WHAT IS EXPECTED: Find the line in the entries below that contains "Part Number: 2608624136". Repeat it exactly, and every line after it through the line that contains "- Extra Coars".

══ EXTRACTED DATA ══

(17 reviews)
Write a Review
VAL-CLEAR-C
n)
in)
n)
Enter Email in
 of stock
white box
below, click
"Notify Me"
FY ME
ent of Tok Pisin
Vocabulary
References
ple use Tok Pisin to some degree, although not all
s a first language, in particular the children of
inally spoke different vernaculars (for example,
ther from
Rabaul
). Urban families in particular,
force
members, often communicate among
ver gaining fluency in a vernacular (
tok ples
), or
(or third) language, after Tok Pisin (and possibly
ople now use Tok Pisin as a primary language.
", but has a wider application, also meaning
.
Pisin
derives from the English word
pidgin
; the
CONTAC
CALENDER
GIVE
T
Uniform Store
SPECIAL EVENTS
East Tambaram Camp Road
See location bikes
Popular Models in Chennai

═══
══ EXTRACTED DATA ══

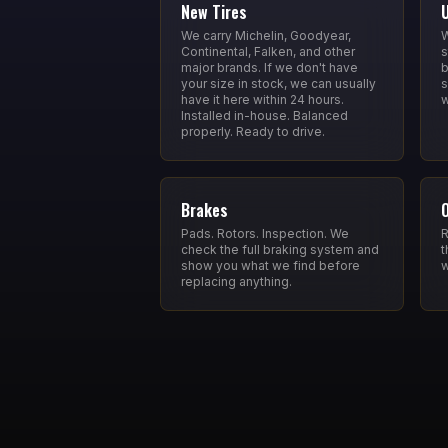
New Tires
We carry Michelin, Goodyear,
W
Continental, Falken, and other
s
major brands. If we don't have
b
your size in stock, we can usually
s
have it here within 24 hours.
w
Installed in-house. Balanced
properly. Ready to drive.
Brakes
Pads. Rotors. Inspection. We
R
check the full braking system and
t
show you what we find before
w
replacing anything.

═══
══ EXTRACTED DATA ══

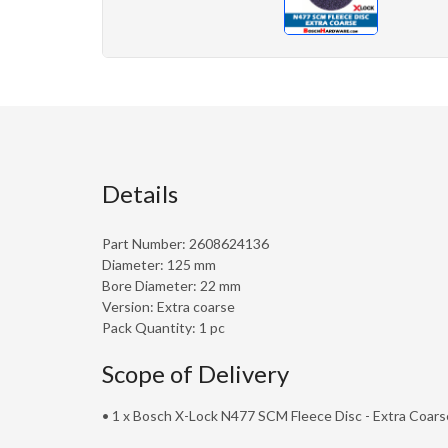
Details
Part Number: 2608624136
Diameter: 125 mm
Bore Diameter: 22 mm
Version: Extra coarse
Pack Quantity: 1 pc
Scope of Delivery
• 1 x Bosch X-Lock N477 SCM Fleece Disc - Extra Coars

═══

RESPONSE TO THIS EXERCISE:
Part Number: 2608624136
Diameter: 125 mm
Bore Diameter: 22 mm
Version: Extra coarse
Pack Quantity: 1 pc
Scope of Delivery
• 1 x Bosch X-Lock N477 SCM Fleece Disc - Extra Coars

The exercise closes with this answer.